Peeling superficiel (exfoliation superficielle) : traitement qui permet l’élimination de la couche la plus superficielle de la peau (épiderme). Le peeling superficiel donne un coup d’éclat (peau plus rose et brillante), rétrécit temporairement les pores de la peau, contribue à l’élimination des taches brunes les plus superficielles et diminue temporairement la visibilité des rides les plus superfielles. Le peeling n’est pas douloureux mais parfois un peu désagréable (picotements, brûlures). Il y a peu de risque de complication avec un peeling superficiel, quelques croûtelles et une exagération temporaire de la pigmentation est possible.

Peeling moyen (exfoliation moyenne) : traitement qui permet l’élimination des couches superficielles de la peau (épiderme, derme superficiel). L’acide trichloracétique à 33% permet une exfoliation moyenne. Le peeling moyen est un peu douloureux, mais peut en général être réalisé sans anesthésie. Le peeling moyen donne un coup d’éclat (peau plus rose et brillante), contribue élimine les taches brunes les plus superficielles et réduit la visibilité des rides les plus superfielles. Le peeling moyen entraîne des croûtes qui durent 8 jours au maximum. Ce peeling peut donner une exagération temporaire de la pigmentation, surtout pour les peaux mates.

Peeling profond (exfoliation profonde) : traitement qui permet l’élimination des couches moyenne de la peau (épiderme, derme superficiel et moyen). Certaines préparations au phénol (Baker Gordon, Finzi) permettent une exfoliation profonde. Le peeling profond est toujours réalisé sous anesthésie générale. Le peeling profond élimine les taches brunes, les rides moyennes et diminue la visibilité de certaines cicatrices. Le peeling profond est une intervention chirurgicale dont les suites sont difficiles (pansements 8 jours, suintement 8 jours, éviction sociale 10 jours, rougeurs 2 mois) . Il faut compter deux semaines d’arrêt de travail et une éviction solaire de 6 mois.
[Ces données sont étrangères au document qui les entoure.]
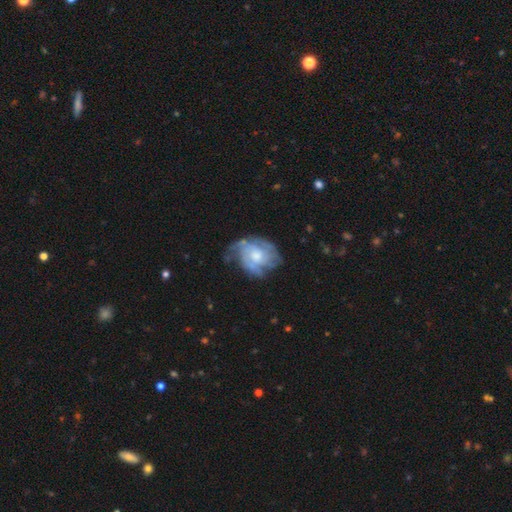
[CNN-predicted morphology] The model was most divided on "spiral winding": tight: 49%, medium: 36%, loose: 15%. Remaining: edge-on disk — no (97%); spiral arms — yes (84%); bar — no (77%); smooth or featured — featured or disk (75%); bulge size — moderate (55%); merging — none (53%); spiral arm count — can't tell (44%).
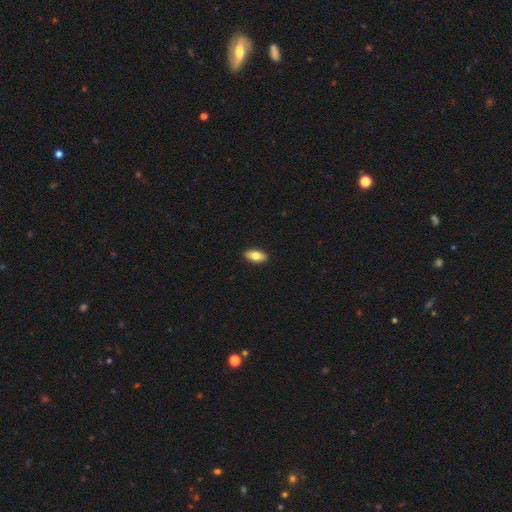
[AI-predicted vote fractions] Smooth or featured?
  - smooth: 79% *
  - featured or disk: 15%
  - star or artifact: 6%
How rounded?
  - in between: 91% *
  - cigar-shaped: 6%
  - round: 3%
Merging?
  - none: 91% *
  - minor disturbance: 6%
  - major disturbance: 1%
  - merger: 1%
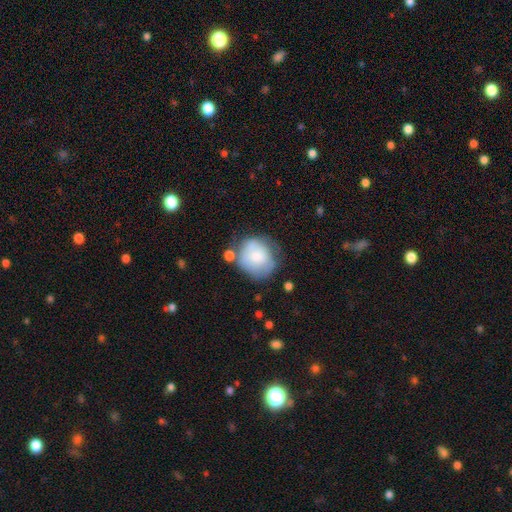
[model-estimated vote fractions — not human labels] A smooth galaxy with no disk features (69%) that is round (81%).

Vote fractions:
- Smooth or featured? smooth: 69% / featured or disk: 24% / star or artifact: 7%
- How rounded? round: 81% / in between: 19% / cigar-shaped: 1%
- Merging? none: 46% / minor disturbance: 29% / major disturbance: 15% / merger: 11%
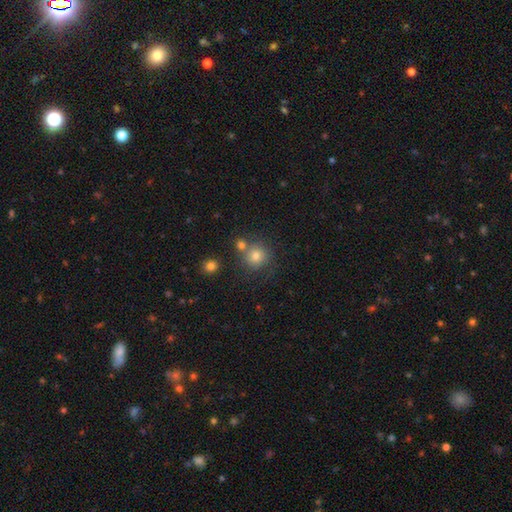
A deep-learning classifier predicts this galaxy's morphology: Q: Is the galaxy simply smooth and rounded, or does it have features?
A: smooth — 75%.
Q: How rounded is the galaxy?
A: round — 90%.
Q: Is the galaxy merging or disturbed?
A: none — 66%.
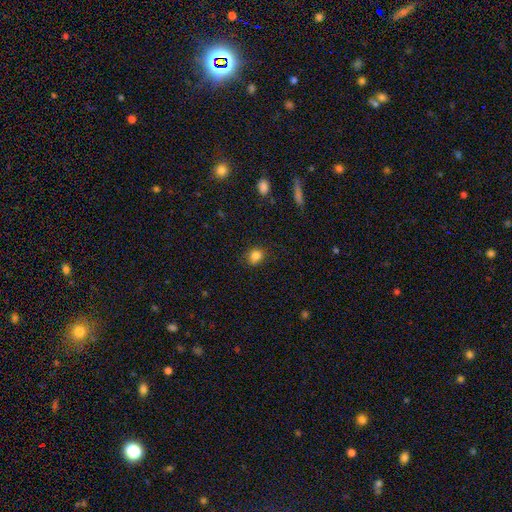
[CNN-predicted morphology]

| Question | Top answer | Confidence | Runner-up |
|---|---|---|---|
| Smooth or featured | smooth | 84% | star or artifact (11%) |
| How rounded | round | 73% | in between (26%) |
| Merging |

Le peeling profond provoque des rougeurs pendant plusieurs mois et peut entraîner une décoloration de la peau, une exagération de la pigmentation ou des cicatrices.

Résorcine : substance dérivée du phénol utilisé dans la composition de crèmes exfoliantes.
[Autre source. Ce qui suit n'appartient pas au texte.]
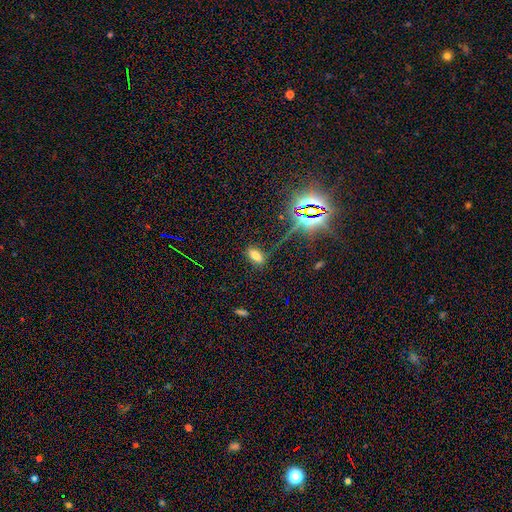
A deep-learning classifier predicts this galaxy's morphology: smooth-or-featured: smooth: 67% | star or artifact: 23% | featured or disk: 10%
  how-rounded: in between: 78% | cigar-shaped: 18% | round: 4%
  merging: none: 79% | minor disturbance: 13% | major disturbance: 5% | merger: 3%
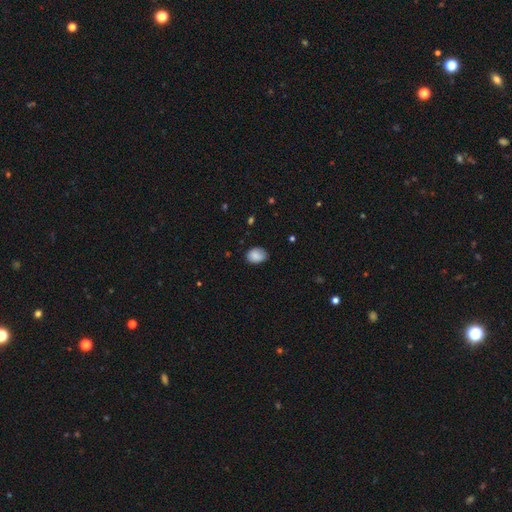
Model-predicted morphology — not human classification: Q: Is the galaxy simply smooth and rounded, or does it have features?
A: smooth — 86%.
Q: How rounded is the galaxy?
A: in between — 69%.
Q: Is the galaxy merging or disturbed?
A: none — 70%.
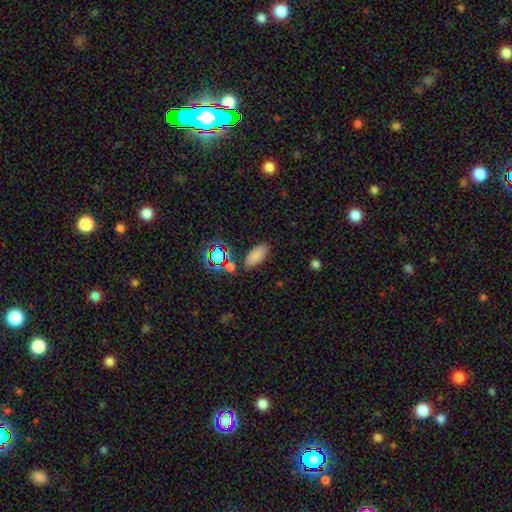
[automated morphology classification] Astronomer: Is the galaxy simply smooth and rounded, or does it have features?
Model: smooth — 79%.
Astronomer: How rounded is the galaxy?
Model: in between — 84%.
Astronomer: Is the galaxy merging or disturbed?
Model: none — 81%.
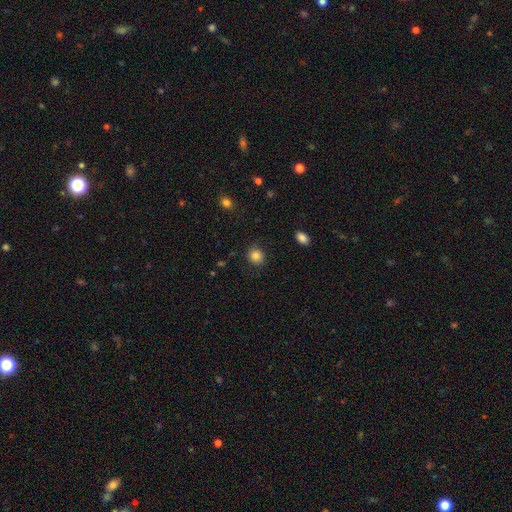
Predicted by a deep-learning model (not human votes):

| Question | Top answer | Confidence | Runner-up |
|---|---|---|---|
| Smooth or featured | smooth | 85% | star or artifact (10%) |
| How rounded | round | 80% | in between (19%) |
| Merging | none | 88% | minor disturbance (8%) |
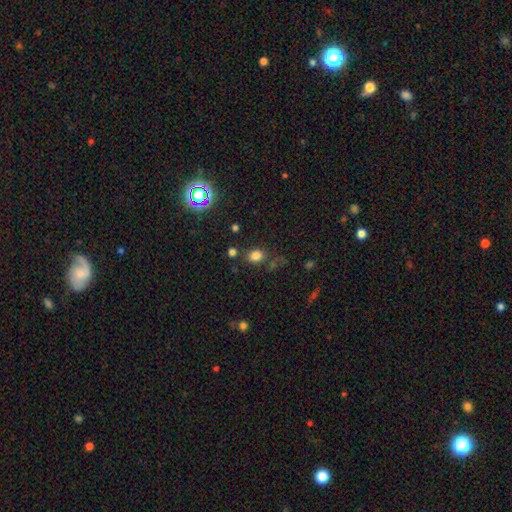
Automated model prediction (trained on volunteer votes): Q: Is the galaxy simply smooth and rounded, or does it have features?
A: smooth — 78%.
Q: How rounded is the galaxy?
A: round — 64%.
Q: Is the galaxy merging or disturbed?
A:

Rétinoïdes : désigne une famille de médicaments dérivés de la vitamine A. On trouve des formes locales (crème, lotion, gel) ou utilisées par voie orale (curacné®, contracné, soriatane®, Toctino®). Les rétinoïdes agissent sur les tissus en modulant leur croissance et leur différentiation. On utilise les rétinoïdes dans l’acné (isotrétinoïne) ou le psoriasis (acitrétine).

Rosacée : elle touche les adultes et provoque des boutons rouges et de têtes blanches identiques à celles que l’on observe au cours de l’acné mais elle s’accompagne de rougeurs (couperose, érythrose) et parfois de bouffées de chaleur. La rosacée peut s’accompagner d’une atteinte oculaire et se compliquer d’un épaississement de la peau du nez (rhinophyma).
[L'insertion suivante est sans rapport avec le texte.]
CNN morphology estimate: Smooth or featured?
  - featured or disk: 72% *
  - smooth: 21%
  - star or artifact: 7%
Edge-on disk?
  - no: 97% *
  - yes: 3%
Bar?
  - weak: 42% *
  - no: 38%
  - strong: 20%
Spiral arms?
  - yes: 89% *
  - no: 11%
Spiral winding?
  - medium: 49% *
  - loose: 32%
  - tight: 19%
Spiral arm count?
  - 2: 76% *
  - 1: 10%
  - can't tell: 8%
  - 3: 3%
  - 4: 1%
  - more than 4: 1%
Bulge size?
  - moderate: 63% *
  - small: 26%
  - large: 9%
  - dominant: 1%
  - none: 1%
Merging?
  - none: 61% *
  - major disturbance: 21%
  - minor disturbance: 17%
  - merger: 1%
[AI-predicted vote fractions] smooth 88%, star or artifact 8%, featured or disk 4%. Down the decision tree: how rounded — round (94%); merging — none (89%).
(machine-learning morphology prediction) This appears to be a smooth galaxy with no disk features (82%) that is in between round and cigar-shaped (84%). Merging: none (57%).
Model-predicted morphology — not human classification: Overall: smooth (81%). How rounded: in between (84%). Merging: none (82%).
Papule : petit bouton en relief, ferme et sans liquide.

Sarcoïdose : affection chronique de cause inconnue pouvant toucher la plupart des organes (peau, poumon, oeil, foie, ganglions, os). Cette affection est caractérisée par un aspect particulier des tissus observés au microscope. Les manifestations pulmonaires sont les plus fréquentes, mais les manifestations cutanées de la sarcoïdose peuvent être à l’origine de sa découverte.

Sébocystomatose : voir hidrosadénite

Subcision : section des adhésions fibreuses situées sous une cicatrice rétractile en pic à glace.

Syphilis: maladie infectieuse sexuellement transmissible due au tréponème. Il s’agit d’une affection rare potentiellement grave qui est en recrudescence dans la communauté homosexuelle. Le traitement de choix est la pénicilline.

Verneuil (maladie de) : cette affection chronique et invalidante entraîne des nodules rouges et douloureux dans l’aine, les aisselles et sous les fesses.